■ **Text segment**
__________
I know of a guy who had a house like you described, built into the side of a hill, south facing window. Only problem was he had moisture issues. I would advise using poured walls, insulate the outside and inside walls, and provide good drainage. You may still have to air condition to keep the moisture levels down. Your house may smell like a musty basement.
 
Older fellow here has a chip burner. His neighbour has a chipper with a grapple.

They drag the wood to near the storage room over the summer, in the fall the guy comes up and chips it blowing it all into the room. Chipping take 4 hours.

His furnace is supposed to loaded with a skidsteer or tractor bucket but he uses a snow shovel.

Uninsulated building burns 13 cord a winter. Refills the hopper every few days.

I sure like that idea, would be ever better if the storage was augered into the furnace hopper.
 
In the old days they used to shrink the house by closing doors and only heating one room to comfortable temps. Beds had piles of blankets and people wore woolen union suits under woolen clothing. Today we want our whole house nice and warm.
I think rising petro prices will drive new initiatives in electric power generation especially nuclear. Small scale self contained nuclear plants like those on subs or aircraft carriers will be installed in secure bunkers in towns and cities. When it's fuel is depleted it will be swapped out for a new or refueled unit.
 
Yeah, I know geothermal is of little use where I live. At least not "active" geothermal that uses a lot of electricity. I looked into geothermal at both my houses - here in NY and also in norhtern Michigan. Electric rates very high and no special deals like low-cost night-rate power.

To be techincal, an underground house is also making use of geothermal, just happens to be "passive" instead of "active."

Sun is very poor here also. I've got 5400 watts of solar panels which gives us a slight surplus of power every year - but we're not big electric users. 3600 KWH a year maybe.

My post wasn't really intended to be just about me. Heck, nobody forced me to live in this place. When I was younger, I saw it as a challenge and sort-of fun. Now, I'm starting to dread some aspects of winter.

My post was more a general one about anybody in very cold areas and what might happen in the future. The funny thing is . . there is an inverse relationship with old fashioned "farm life" and the population around here. When families and communites had a common interest in farmimg, and shared labor, and had large families, populations were fairly low. Now? People moving to this area in droves from urban areas. All the newer homes heated with propane or heating oil (no natural gas here). I'm wondering what, if anything, people are thinking if they look into the future? Maybe if fuel goes up by 10X, they expect 10X pay increases? Or some sort of government fix?

My problem is - I've never had a "not me worry" approach to anything. I'm always thinking ahead and that can drive a person nuts at times.
 
First house I bought here in 1979 was exactly like that. Big, 1850s center-hall Colonial farmhouse. The entire upstairs was closed off every winter. That used to be very common around here.
 
Kind of OT, but still applies. Not so much about heating a home, but someone ahead of his time.

Clear back in 1936, in Alexandria, NE a gentleman named Dick Dill built a house out of concrete. It has very thick walls and to my understanding uses straw for insulation. I have been told it is extremely easy to heat. Rodents aren't a problem. They can't chew through concrete.
__________
■ **Given data**
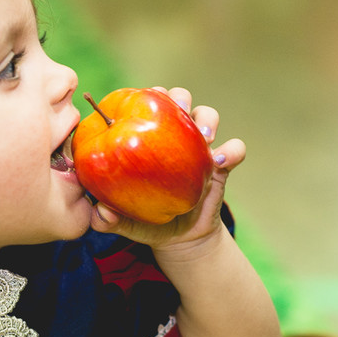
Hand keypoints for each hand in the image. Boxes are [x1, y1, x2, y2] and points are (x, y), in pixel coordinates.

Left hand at [88, 87, 244, 254]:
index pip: (144, 105)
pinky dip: (232, 150)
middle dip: (177, 98)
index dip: (143, 97)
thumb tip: (101, 212)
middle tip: (177, 110)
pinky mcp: (222, 165)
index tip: (140, 103)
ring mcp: (199, 148)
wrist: (178, 239)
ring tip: (204, 137)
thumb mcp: (122, 222)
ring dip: (206, 118)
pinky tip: (221, 161)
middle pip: (178, 98)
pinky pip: (235, 149)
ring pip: (207, 114)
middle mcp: (174, 135)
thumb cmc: (143, 220)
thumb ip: (105, 219)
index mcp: (146, 137)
__________
■ **Task objective**
Please condense the paragraph of the heating discussion that begins "I know of a guy" into a short bulleted list that keeps its main facts. Work only from the heating discussion.

■ **Output for this task**
- A man had a house built into a hillside with a south-facing window, but it had moisture problems.
- Advice: use poured walls, insulate both the outside and inside walls, and provide good drainage.
- Air conditioning may still be needed to keep moisture levels down.
- The house may smell like a musty basement.